April 26, 2016
Fraud detection and prevention strategies implemented by payments processor TMG saved the credit union service organization's clients more than $40 million in potential fraud losses in 2015, according to a company press release.
This savings represents an increase of more than 42 percent year-over-year from $28 million saved in 2014. The average return on investment experienced by clients enrolled in TMG's fraud prevention program was greater than 500 percent, the company said.
Some of the increase in total fraud savings can be attributed to growth in the TMG client base and in client portfolios. However, TMG Fraud Prevention Manager Ashley McAlpine said that an unprecedented number of merchant compromises was a factor, as well.

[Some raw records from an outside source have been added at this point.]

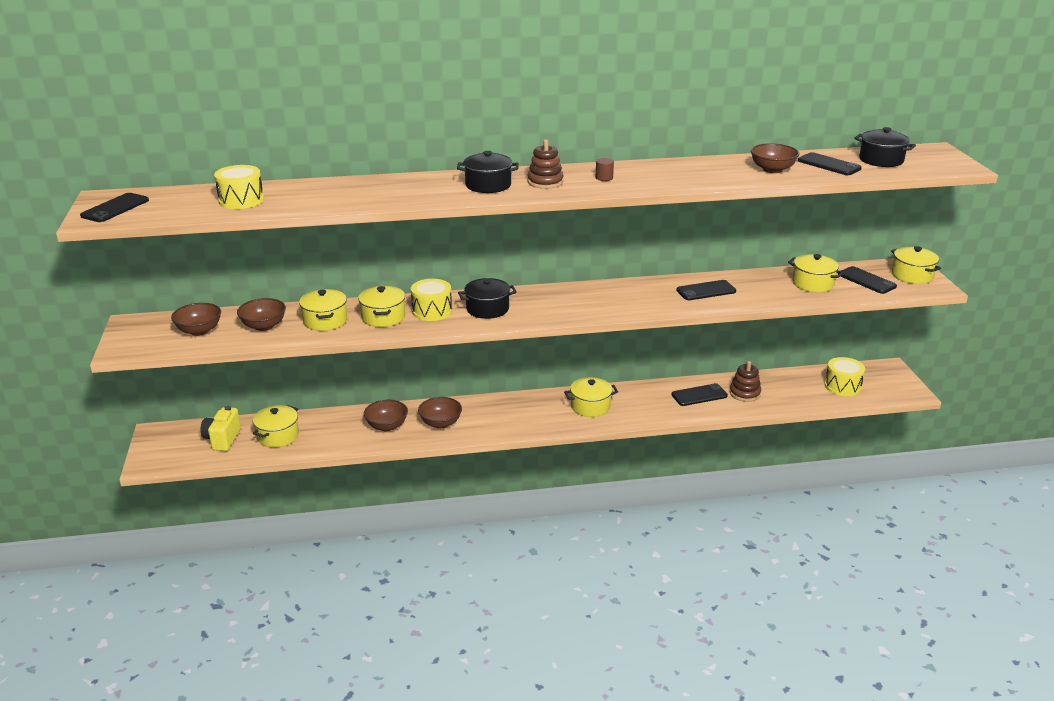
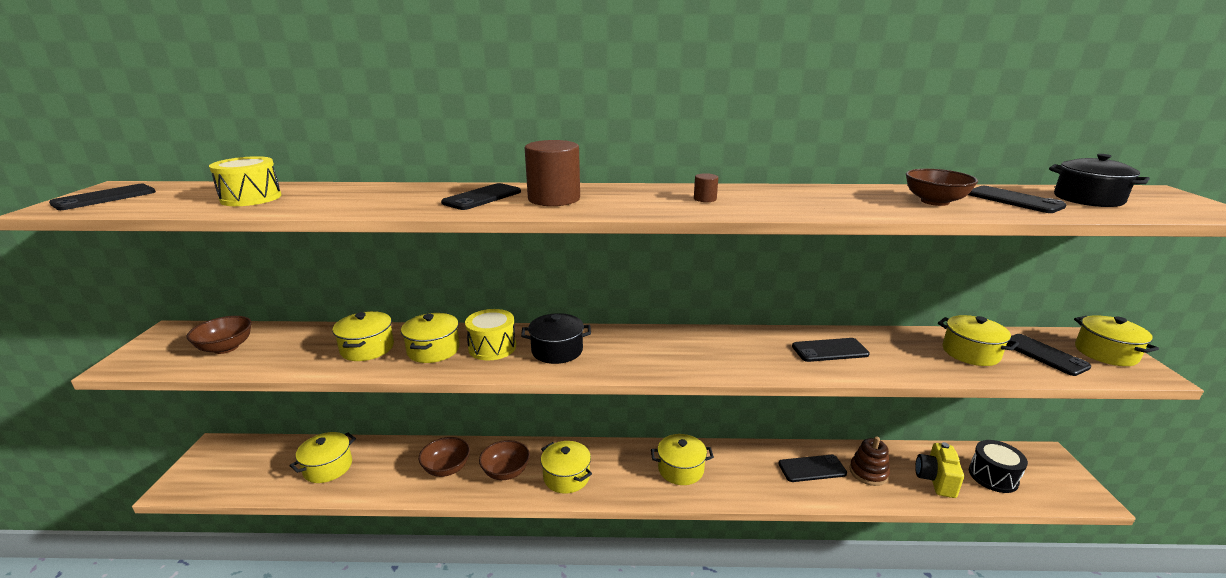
camera: 10 degrees right, 5 degrees down
yellow camera [200,406,241,451] -> yellow camera moved to [915,442,964,498]
brown bowl [237,298,286,331] -> none
black pot [457,151,519,193] -> brown cylinder [525,140,580,206]
brown stacking toy [528,139,563,189] -> none
yellow drum [824,357,865,396] -> black drum [969,440,1028,493]
none -> black phone [441,183,521,210]
none -> yellow pot [541,441,592,494]

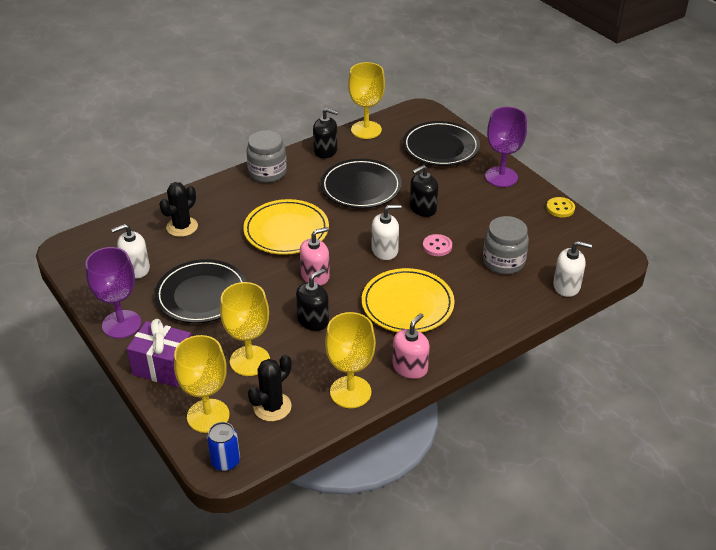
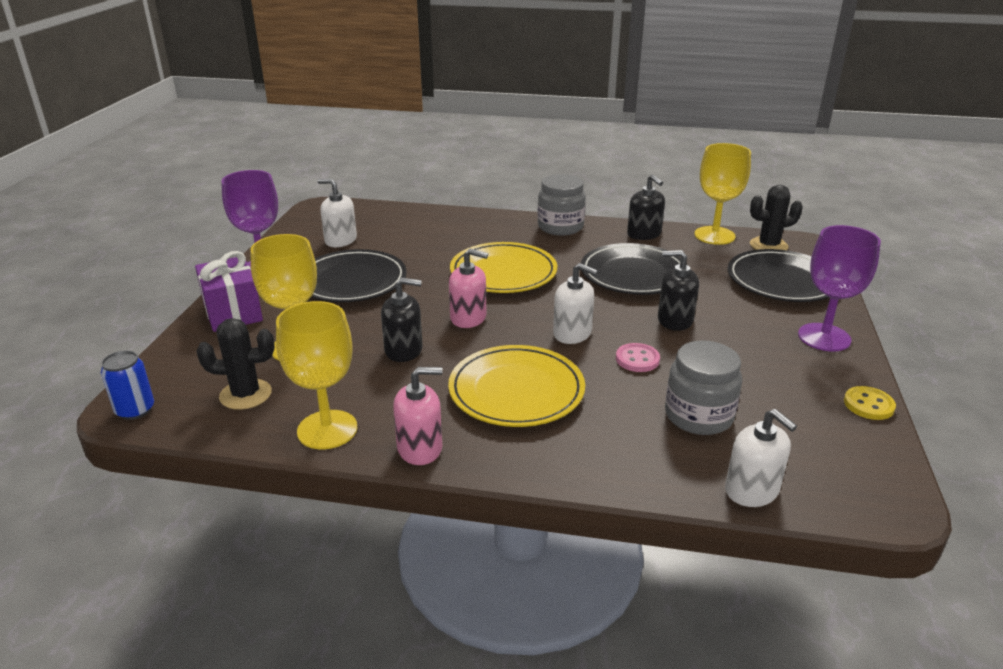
camera: 45 degrees right, 10 degrees down
black cactus [159,182,198,237] -> black cactus moved to [750,185,803,250]
yellow goblet [174,335,230,433] -> none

"A large number of data breaches took the industry by storm in 2015," McAlpine said. "More than 750 data breaches in the U.S. alone were identified, compromising the credit and debit accounts of consumers who transacted with popular merchants like Hilton Hotels, Hyatt Hotels, Walgreen's online photo stores and Wendy's."
McAlpine also said that calculations used to arrive at the $40 million figure were conservative, based only on a minimal amount saved.
TMG fraud detection and prevention technologies include fraud text alerts and Adaptive Control, a fraud-detection solution that monitors cardholder behavior over time, assigning custom, real-time strategies at the individual cardholder level.
The payments processor is also launching a series of customizable consumer controls that will allow credit and debit cardholders themselves to play a more active role in stopping fraud.